== RECORDS FOR THE TASK ==
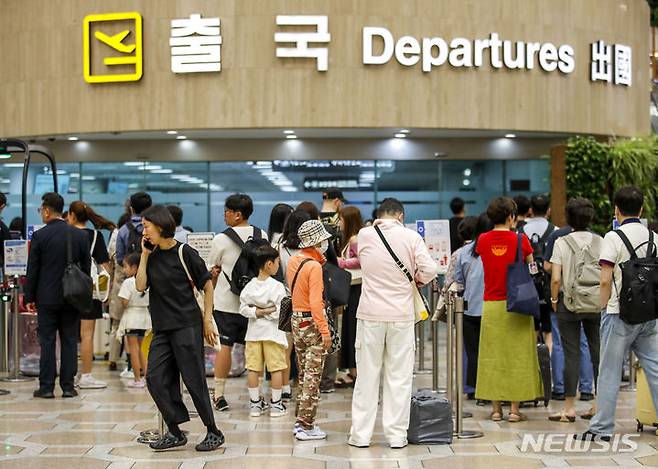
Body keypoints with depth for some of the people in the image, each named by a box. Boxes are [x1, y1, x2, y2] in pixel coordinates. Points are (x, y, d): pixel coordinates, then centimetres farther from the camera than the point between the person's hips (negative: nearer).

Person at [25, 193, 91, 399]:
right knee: (69, 341, 7)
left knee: (47, 342, 3)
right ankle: (68, 386, 7)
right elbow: (86, 267, 5)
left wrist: (29, 298, 3)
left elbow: (32, 270, -5)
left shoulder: (39, 236, -8)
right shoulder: (80, 235, 1)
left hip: (47, 298, -2)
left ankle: (46, 387, 4)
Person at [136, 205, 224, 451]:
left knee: (194, 380, -2)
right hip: (162, 328, 6)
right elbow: (140, 286, 0)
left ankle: (213, 432, 11)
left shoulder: (184, 253, -7)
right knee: (155, 379, -1)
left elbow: (207, 285, -2)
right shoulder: (152, 255, 9)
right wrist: (144, 255, -2)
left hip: (187, 326, -6)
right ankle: (175, 433, 8)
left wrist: (207, 320, -4)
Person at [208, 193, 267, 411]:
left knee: (224, 346, 0)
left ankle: (219, 394, 2)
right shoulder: (262, 236, 3)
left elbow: (213, 272, 3)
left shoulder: (221, 239, -8)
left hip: (226, 301, -3)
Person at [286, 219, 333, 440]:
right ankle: (306, 426, -2)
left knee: (303, 375, 17)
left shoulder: (293, 261, 7)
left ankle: (300, 421, 22)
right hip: (312, 323, -8)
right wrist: (325, 331, -22)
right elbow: (315, 302, -23)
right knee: (313, 376, -3)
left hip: (296, 320, 8)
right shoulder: (314, 267, -18)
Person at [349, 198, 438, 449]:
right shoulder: (411, 237, -5)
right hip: (401, 315, -1)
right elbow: (430, 270, -11)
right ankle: (397, 434, 8)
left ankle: (361, 434, 11)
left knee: (367, 375, 8)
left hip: (370, 315, 1)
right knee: (399, 376, 6)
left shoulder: (364, 235, 0)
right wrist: (418, 278, 9)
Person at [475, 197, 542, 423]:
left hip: (491, 304, 3)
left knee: (492, 355, 9)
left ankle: (496, 408, 11)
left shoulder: (483, 240, -1)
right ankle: (514, 409, 3)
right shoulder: (520, 240, -8)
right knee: (517, 355, 3)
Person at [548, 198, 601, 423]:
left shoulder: (562, 242, -5)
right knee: (598, 353, 7)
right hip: (597, 303, 2)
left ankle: (569, 408, 3)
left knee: (571, 355, 0)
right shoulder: (600, 242, 1)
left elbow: (556, 278, -10)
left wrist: (554, 299, 5)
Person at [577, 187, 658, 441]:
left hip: (619, 315, -5)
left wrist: (603, 307, -1)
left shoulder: (613, 238, -9)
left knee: (609, 372, 2)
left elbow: (605, 280, -14)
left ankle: (602, 428, 6)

== TASK BRIEF ==
Update all the items by changing every "Person at" to "Individual at" and leaving everything else unchanged. Leave the pictures out of your answer.

== RESPONSE TO THE EXERCISE ==
Body keypoints with depth for some of the people in the image, each named by a box. Boxes are [x1, y1, x2, y2] in pixel coordinates. Points are (x, y, d): pixel coordinates, then centimetres farther from the camera than the point between the person's hips (negative: nearer).

Individual at [25, 193, 91, 399]:
right knee: (69, 341, 7)
left knee: (47, 342, 3)
right ankle: (68, 386, 7)
right elbow: (86, 267, 5)
left wrist: (29, 298, 3)
left elbow: (32, 270, -5)
left shoulder: (39, 236, -8)
right shoulder: (80, 235, 1)
left hip: (47, 298, -2)
left ankle: (46, 387, 4)
Individual at [136, 205, 224, 451]:
left knee: (194, 380, -2)
right hip: (162, 328, 6)
right elbow: (140, 286, 0)
left ankle: (213, 432, 11)
left shoulder: (184, 253, -7)
right knee: (155, 379, -1)
left elbow: (207, 285, -2)
right shoulder: (152, 255, 9)
right wrist: (144, 255, -2)
left hip: (187, 326, -6)
right ankle: (175, 433, 8)
left wrist: (207, 320, -4)
Individual at [208, 193, 267, 411]:
left knee: (224, 346, 0)
left ankle: (219, 394, 2)
right shoulder: (262, 236, 3)
left elbow: (213, 272, 3)
left shoulder: (221, 239, -8)
left hip: (226, 301, -3)
Individual at [286, 219, 333, 440]:
right ankle: (306, 426, -2)
left knee: (303, 375, 17)
left shoulder: (293, 261, 7)
left ankle: (300, 421, 22)
right hip: (312, 323, -8)
right wrist: (325, 331, -22)
right elbow: (315, 302, -23)
right knee: (313, 376, -3)
left hip: (296, 320, 8)
right shoulder: (314, 267, -18)
Individual at [349, 198, 438, 449]:
right shoulder: (411, 237, -5)
right hip: (401, 315, -1)
right elbow: (430, 270, -11)
right ankle: (397, 434, 8)
left ankle: (361, 434, 11)
left knee: (367, 375, 8)
left hip: (370, 315, 1)
right knee: (399, 376, 6)
left shoulder: (364, 235, 0)
right wrist: (418, 278, 9)
Individual at [475, 197, 542, 423]:
left hip: (491, 304, 3)
left knee: (492, 355, 9)
left ankle: (496, 408, 11)
left shoulder: (483, 240, -1)
right ankle: (514, 409, 3)
right shoulder: (520, 240, -8)
right knee: (517, 355, 3)
Individual at [548, 198, 601, 423]:
left shoulder: (562, 242, -5)
right knee: (598, 353, 7)
right hip: (597, 303, 2)
left ankle: (569, 408, 3)
left knee: (571, 355, 0)
right shoulder: (600, 242, 1)
left elbow: (556, 278, -10)
left wrist: (554, 299, 5)
Individual at [577, 187, 658, 441]:
left hip: (619, 315, -5)
left wrist: (603, 307, -1)
left shoulder: (613, 238, -9)
left knee: (609, 372, 2)
left elbow: (605, 280, -14)
left ankle: (602, 428, 6)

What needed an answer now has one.